Семья Ермоловых из поколения в поколение была при театре. Сперва при крепостном, затем – уже в Малом и Большом. Одни Ермоловы служили актерами, другие – танцевали в кордебалете, третьи – играли в оркестре.
Но, так или иначе, театральным воздухом дышали все: в театре видели и кусок хлеба, и весь смысл жизни. Отец Марии, Николай Алексеевич, талантливый суфлер в Малом театре, сам с блеском играл на театральной сцене, время от времени подменяя какого-нибудь заболевшего актера. Учить роль было ни к чему – он знал любую из них наизусть! Ермолов всегда играл с увлечением и, как многие находили, с талантом. Но актер выздоравливал. И Николай Алексеевич, не без тени грусти, снимал с себя театральный костюм и, как улитка, вновь заползал в тесную душную суфлерскую раковину, заработав смертельную чахотку.
Несмотря на то что семья жила очень скромно, детство Маши было согрето любовью к театру. Вечерами, после ужина, иногда даже с «багдадским пирожком» с малиновым вареньем, который так любила девочка, Николай Алексеевич восторженно читал детям пьесы и стихотворения, а также делился впечатлениями от игры «великого Щепкина» или «великого Садовского».
Когда Марии было всего три года, отец впервые взял ее с собой в суфлерскую будку, и она, сидя на его коленях, с жадностью смотрела на сцену.
«Впечатления, которые я выносила после каждого виденного мною спектакля, – вспоминает Ермолова, – заполняли все мои мысли и желания». Девочка запоминала эмоции, интонации, движения актеров, а затем переносила их в свои детские игры.
Мария наряжалась в мамины платья, с помощью стульев создавала сцену и, желая повторить увиденные из суфлерской будки эмоции актеров, бросалась на колени, кого-то о чем-то умоляя и прося.
Словом, Мария Ермолова с детства живет мечтой о театре, поэтому в возрасте 9 лет поступает в балетный класс Московского театрального училища. Девочка страшно волновалась… Что сулит ей новая жизнь?
Увы, но училище радости ей не принесло.
В нем из Ермоловой старались сделать танцовщицу балета, который она не любила.

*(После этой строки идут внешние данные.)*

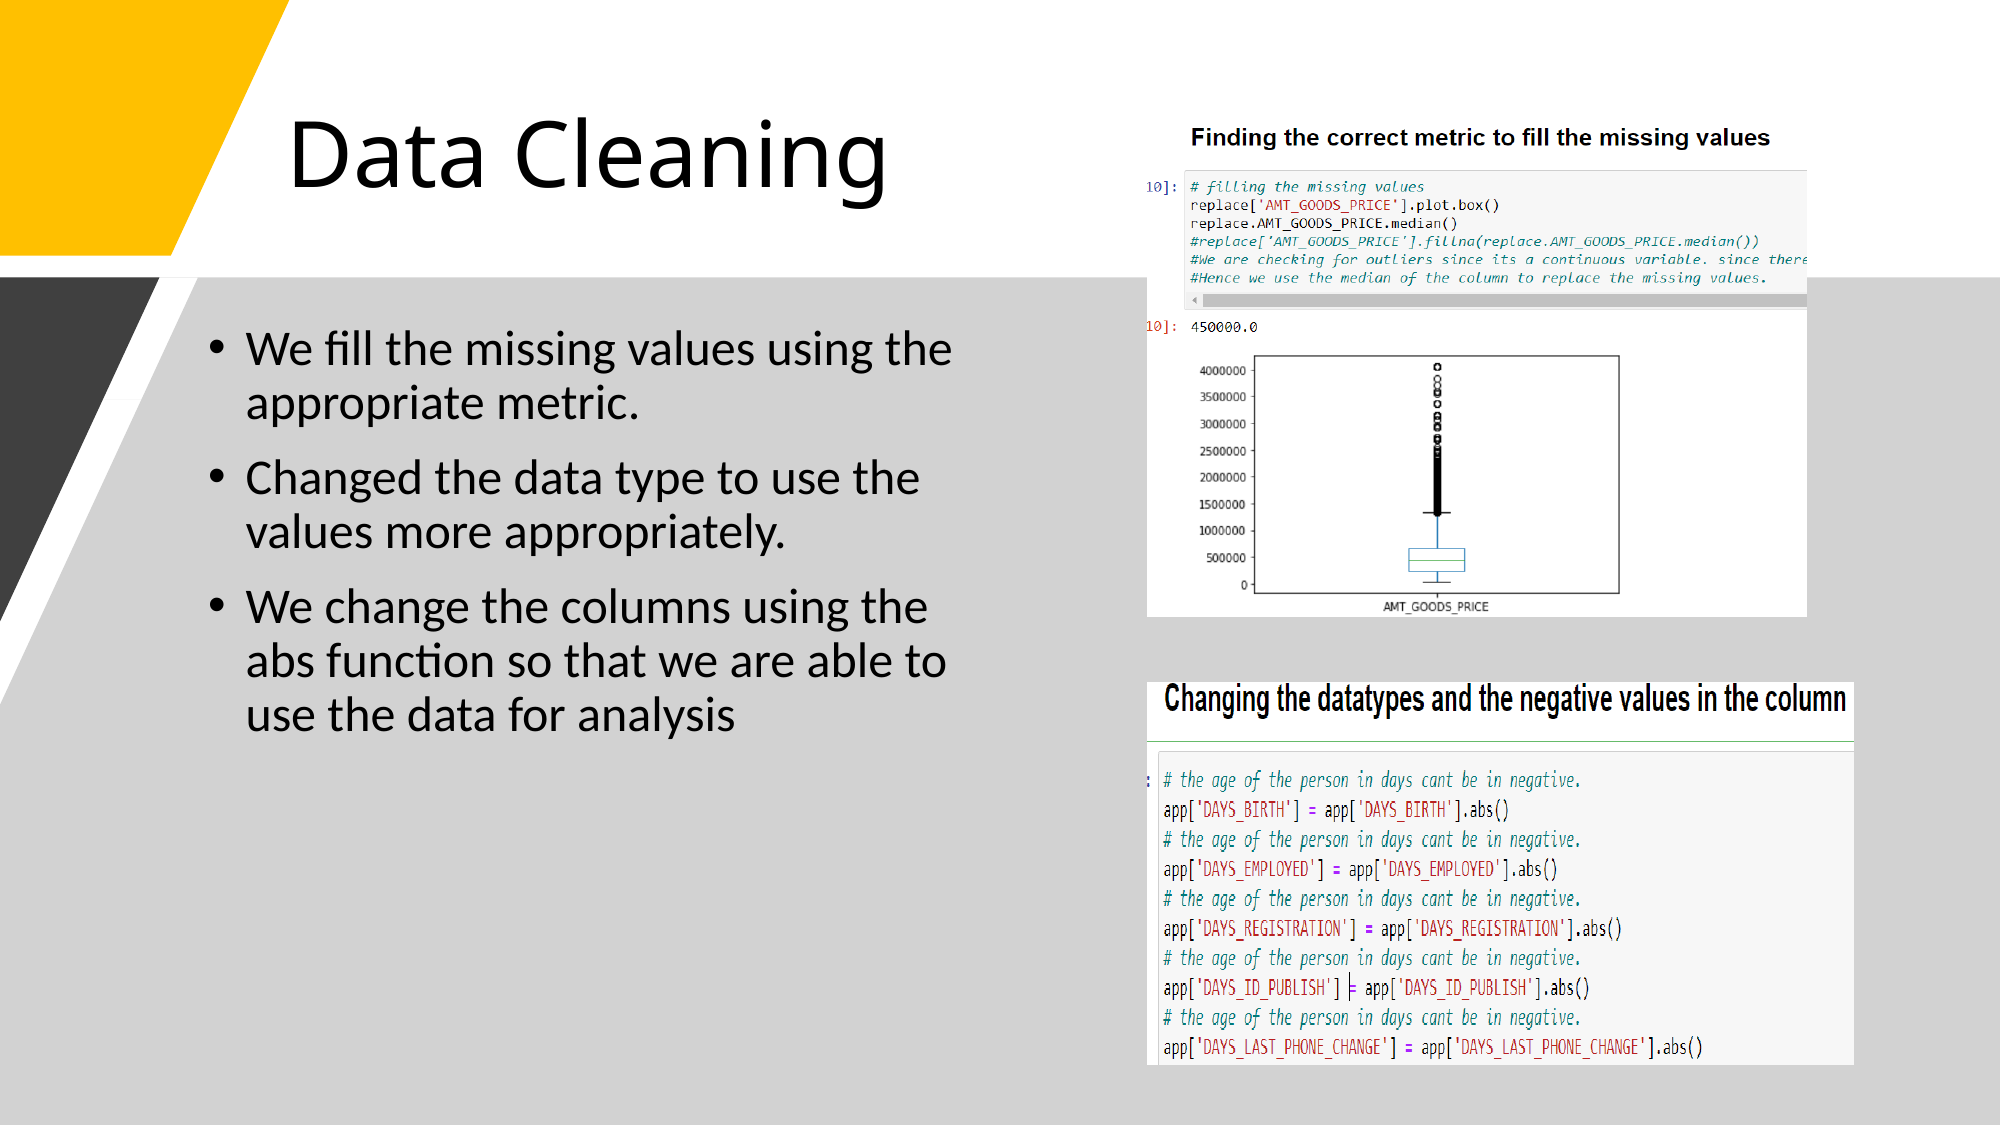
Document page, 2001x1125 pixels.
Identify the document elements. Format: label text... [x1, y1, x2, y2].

Не сложились отношения и с классной дамой. Доходило до того, что, когда матушка приходила к Марии по воскресеньям, девочка плакала и жаловалась ей, говоря, что не знает, как угодить придирчивой наставнице… Мать беспомощно слушала горькие жалобы дочери и, вынимая из старенького ридикюля несколько кон фет, говорила: «А ты дай ей конфетку, угости ее, может быть, она подобрее станет». Что и говорить, годы училища стали для Ермоловой настоящей мукой.